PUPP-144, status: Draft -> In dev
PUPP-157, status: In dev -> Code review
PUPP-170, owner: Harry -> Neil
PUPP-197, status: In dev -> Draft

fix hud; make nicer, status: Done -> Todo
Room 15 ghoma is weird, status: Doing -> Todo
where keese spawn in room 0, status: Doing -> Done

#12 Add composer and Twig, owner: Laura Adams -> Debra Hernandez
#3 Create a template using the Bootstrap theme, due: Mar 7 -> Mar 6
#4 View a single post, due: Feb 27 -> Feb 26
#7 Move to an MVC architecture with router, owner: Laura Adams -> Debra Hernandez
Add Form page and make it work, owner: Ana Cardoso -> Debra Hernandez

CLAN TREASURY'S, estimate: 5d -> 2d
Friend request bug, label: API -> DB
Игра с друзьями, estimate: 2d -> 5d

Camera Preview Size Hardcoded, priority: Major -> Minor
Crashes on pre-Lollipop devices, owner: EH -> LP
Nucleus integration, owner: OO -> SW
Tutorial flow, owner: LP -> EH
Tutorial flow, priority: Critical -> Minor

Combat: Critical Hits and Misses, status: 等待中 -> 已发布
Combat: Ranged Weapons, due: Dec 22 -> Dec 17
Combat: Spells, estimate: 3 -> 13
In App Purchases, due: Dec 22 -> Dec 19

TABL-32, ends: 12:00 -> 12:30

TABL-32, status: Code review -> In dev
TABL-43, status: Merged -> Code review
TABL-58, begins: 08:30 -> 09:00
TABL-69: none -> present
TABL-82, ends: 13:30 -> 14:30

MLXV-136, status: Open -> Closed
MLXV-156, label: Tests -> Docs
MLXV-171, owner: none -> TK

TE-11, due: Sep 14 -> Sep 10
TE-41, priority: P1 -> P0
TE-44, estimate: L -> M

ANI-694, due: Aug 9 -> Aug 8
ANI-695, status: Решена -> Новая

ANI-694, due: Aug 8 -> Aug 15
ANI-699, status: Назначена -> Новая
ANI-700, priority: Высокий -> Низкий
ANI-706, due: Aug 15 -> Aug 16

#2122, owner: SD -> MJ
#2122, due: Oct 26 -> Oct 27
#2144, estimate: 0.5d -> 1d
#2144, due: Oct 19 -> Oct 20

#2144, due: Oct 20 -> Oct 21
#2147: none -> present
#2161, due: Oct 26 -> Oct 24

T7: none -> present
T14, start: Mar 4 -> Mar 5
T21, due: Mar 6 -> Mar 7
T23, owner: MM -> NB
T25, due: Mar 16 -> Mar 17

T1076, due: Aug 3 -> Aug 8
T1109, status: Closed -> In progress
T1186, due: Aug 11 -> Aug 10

------------------------------

### PROBLEM TO WORK ON
Word for word, give the material above a second time.

### WRITTEN ANSWER
PUPP-144, status: Draft -> In dev
PUPP-157, status: In dev -> Code review
PUPP-170, owner: Harry -> Neil
PUPP-197, status: In dev -> Draft

fix hud; make nicer, status: Done -> Todo
Room 15 ghoma is weird, status: Doing -> Todo
where keese spawn in room 0, status: Doing -> Done

#12 Add composer and Twig, owner: Laura Adams -> Debra Hernandez
#3 Create a template using the Bootstrap theme, due: Mar 7 -> Mar 6
#4 View a single post, due: Feb 27 -> Feb 26
#7 Move to an MVC architecture with router, owner: Laura Adams -> Debra Hernandez
Add Form page and make it work, owner: Ana Cardoso -> Debra Hernandez

CLAN TREASURY'S, estimate: 5d -> 2d
Friend request bug, label: API -> DB
Игра с друзьями, estimate: 2d -> 5d

Camera Preview Size Hardcoded, priority: Major -> Minor
Crashes on pre-Lollipop devices, owner: EH -> LP
Nucleus integration, owner: OO -> SW
Tutorial flow, owner: LP -> EH
Tutorial flow, priority: Critical -> Minor

Combat: Critical Hits and Misses, status: 等待中 -> 已发布
Combat: Ranged Weapons, due: Dec 22 -> Dec 17
Combat: Spells, estimate: 3 -> 13
In App Purchases, due: Dec 22 -> Dec 19

TABL-32, ends: 12:00 -> 12:30

TABL-32, status: Code review -> In dev
TABL-43, status: Merged -> Code review
TABL-58, begins: 08:30 -> 09:00
TABL-69: none -> present
TABL-82, ends: 13:30 -> 14:30

MLXV-136, status: Open -> Closed
MLXV-156, label: Tests -> Docs
MLXV-171, owner: none -> TK

TE-11, due: Sep 14 -> Sep 10
TE-41, priority: P1 -> P0
TE-44, estimate: L -> M

ANI-694, due: Aug 9 -> Aug 8
ANI-695, status: Решена -> Новая

ANI-694, due: Aug 8 -> Aug 15
ANI-699, status: Назначена -> Новая
ANI-700, priority: Высокий -> Низкий
ANI-706, due: Aug 15 -> Aug 16

#2122, owner: SD -> MJ
#2122, due: Oct 26 -> Oct 27
#2144, estimate: 0.5d -> 1d
#2144, due: Oct 19 -> Oct 20

#2144, due: Oct 20 -> Oct 21
#2147: none -> present
#2161, due: Oct 26 -> Oct 24

T7: none -> present
T14, start: Mar 4 -> Mar 5
T21, due: Mar 6 -> Mar 7
T23, owner: MM -> NB
T25, due: Mar 16 -> Mar 17

T1076, due: Aug 3 -> Aug 8
T1109, status: Closed -> In progress
T1186, due: Aug 11 -> Aug 10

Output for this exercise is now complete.